→ Extrait du document
####################

Il inscrivait ses meilleurs élèves à l’Institut Jehan Titelouze de Rouen, baptisé ainsi en l’honneur du grand musicien qui tint l’orgue de la Cathédrale de cette ville pendant 45 ans de 1588 à 1633. Cet Institut de Musique Sacrée, créé dans l’orbite de la Maîtrise Saint Evode, délivra des diplômes d’orgue de différents niveaux pendant une vingtaine d’années. Pour en savoir un peu plus sur Mr Trouvé, reportez-vous :
- A la longue interview qu’il avait bien voulu m’accorder sur ses souvenirs en 2001 et qui avait été publiée dans le Bulletin des Amis de l’Orgue de Versailles.
Les « Partitions« , rares chants que j’ai pu retrouver de lui et qu’il n’avait déclarés ni à la SACEM, ni au SECLI, n’ayant en tête que la louange du Seigneur et, en aucune façon, un quelconque profit personnel (beaucoup de soi-disant compositeurs actuels feraient bien d’en prendre de la graine). Figure également dans cet article la reconstitution de la dernière improvisation qu’il donna à l’église Sainte Madeleine de Bagnoles de l’Orne.

####################

→ Données fournies
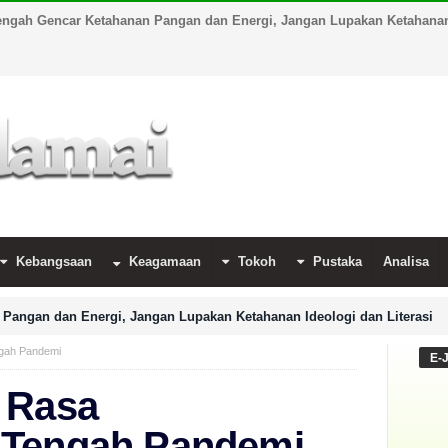
engah Gencar Ketahanan Pangan dan Energi, Jangan Lupakan Ketahanan 
Kebangsaan
Keagamaan
Tokoh
Pustaka
Analisa
Pangan dan Energi, Jangan Lupakan Ketahanan Ideologi dan Literasi
ngah Pandemi
E-
 Rasa
 Tengah Pandemi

####################

→ Objectif
Dans l'extrait du document, réécrivez tout ce qui va de « Il inscrivait ses » jusqu'à « l’Orgue de Versailles. », en renommant « Mr Trouvé » en « Monsieur Trouvé ».

→ Résultat
Il inscrivait ses meilleurs élèves à l’Institut Jehan Titelouze de Rouen, baptisé ainsi en l’honneur du grand musicien qui tint l’orgue de la Cathédrale de cette ville pendant 45 ans de 1588 à 1633. Cet Institut de Musique Sacrée, créé dans l’orbite de la Maîtrise Saint Evode, délivra des diplômes d’orgue de différents niveaux pendant une vingtaine d’années. Pour en savoir un peu plus sur Monsieur Trouvé, reportez-vous :
- A la longue interview qu’il avait bien voulu m’accorder sur ses souvenirs en 2001 et qui avait été publiée dans le Bulletin des Amis de l’Orgue de Versailles.